I was just sitting around today talking with a friend, we both plan on going into the airforce when we finish high school. We were talking about JTF2 and SAR Techs. 

***Now before you start telling me to piss off and all that, i'm not here to ask about JTF2, and SAR tech's.***

I know that both of these trades are open to all elements of the airforce after a certain amount of time in. I was just wondering if someone from the Airforce or Navy has ever made it into one of these units?


----------



## Ex-Dragoon (30 Aug 2004)

Yes


----------



## Cloud Cover (30 Aug 2004)

Short, concise and to the point. Excellent.  I need to emulate that... :


----------



## hiv (30 Aug 2004)

Righty said:
			
		

> Alright...
> 
> I was just sitting around today talking with a friend, we both plan on going into the airforce when we finish high school. We were talking about JTF2 and SAR Techs.
> 
> ...



Not only have they made it, SAR tech is an Air Force trade.

Per Ardua Ad Astra! First ones into the battlefield, last ones out!


----------



## Ex-Dragoon (30 Aug 2004)

whiskey 601 said:
			
		

> Short, concise and to the point. Excellent.   I need to emulate that... :



LOL what can i say I aim to give out truthful and accurate info.


----------



## Righty (30 Aug 2004)

> SAR tech is an Air Force trade



Yes.. i know that


Thanks dragon...


----------



## Zoomie (30 Aug 2004)

Tribal Jedi said:
			
		

> Not only have they made it, SAR tech is an Air Force trade.
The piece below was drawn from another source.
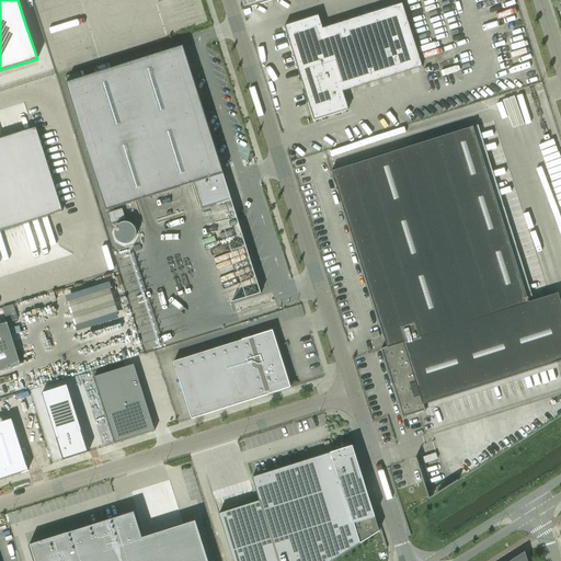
[(318,15),(284,26),(312,116),(346,105),(342,92),(421,67),(401,4),(322,29),(318,15)]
Albeit, most SAR techs are remusters from the Army, there have been Airforce personnel that have taken the leap (pun intended).



> First ones into the battlefield, last ones out!
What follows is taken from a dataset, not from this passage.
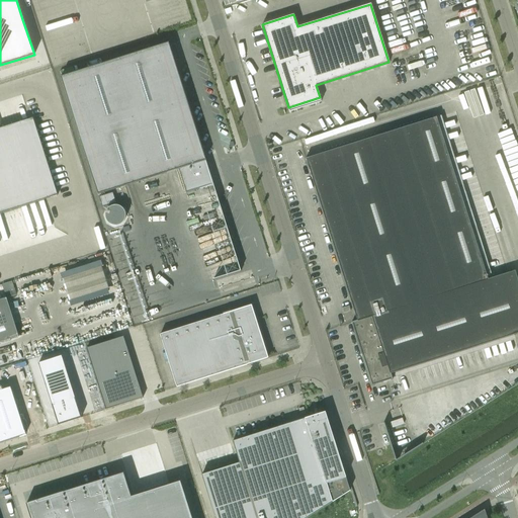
[(169,44),(61,77),(98,195),(179,170),(186,193),(211,185),(213,184),(169,44)]
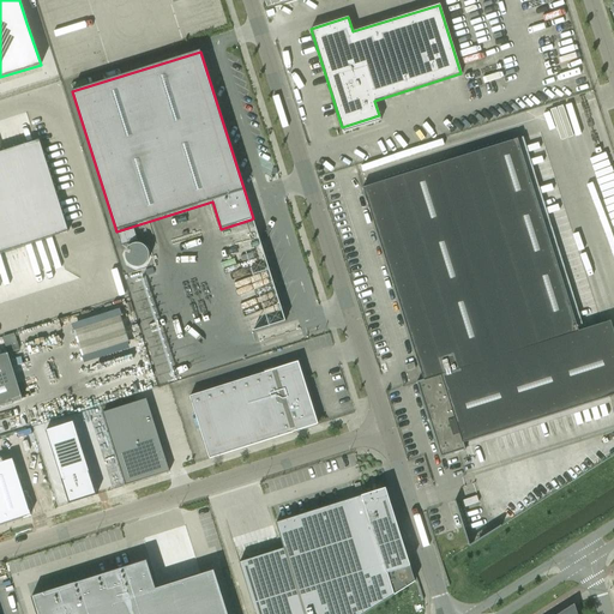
[(440,458),(457,452),(465,450),(463,443),(613,395),(613,335),(609,321),(578,331),(517,139),(361,188),(422,380),(416,383),(428,422),(440,458)]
Actually we let the crunchies (aka green types) deal with the battlefield.


----------



## Righty (30 Aug 2004)

hey Zoomie are you a SAR tech?


----------



## Zoomie (30 Aug 2004)

Righty said:
			
		

> hey Zoomie are you a SAR tech?



http://army.ca/forums/members/818


----------



## Righty (30 Aug 2004)

please spare my ignorance and inlighten me... :-\


and i found this in your rank section: "ex-MCpl Capt"

you used to be a MCpl, but your a Capt now?


----------



## Zoomie (30 Aug 2004)

Sorry dude, I can be an azz at times..

I really should update the profile and put in my MOC - I am a Pilot.

Yes, I was a MCpl, now I am a Captain.

Cheers


----------



## Righty (30 Aug 2004)

How does that work?

What was your trade before? Did you just one day decide "i'm sick of being a NCM and just re-muster to pilot? 


Please tell me more!!!!!


----------



## casing (30 Aug 2004)

He's discussed it before.   Review previous threads and you should come across it.   You could also just check the "_Show last posts of this person_" link at the bottom of his profile page.


----------



## Ex-Dragoon (30 Aug 2004)

Well by looking at Zoomie's profile you can see he was a reservist armoured crewman. Probably was working on his degree whilst a member of his regiment, took the plunge and became and officer and later a pilot. If you have the back ground there are ways to do this such as the commissioning from the ranks program (sorry can't remember the acronym).


----------



## Missile Man (24 Feb 2005)

UTPNCM, as well as Special Commissioning Program.


----------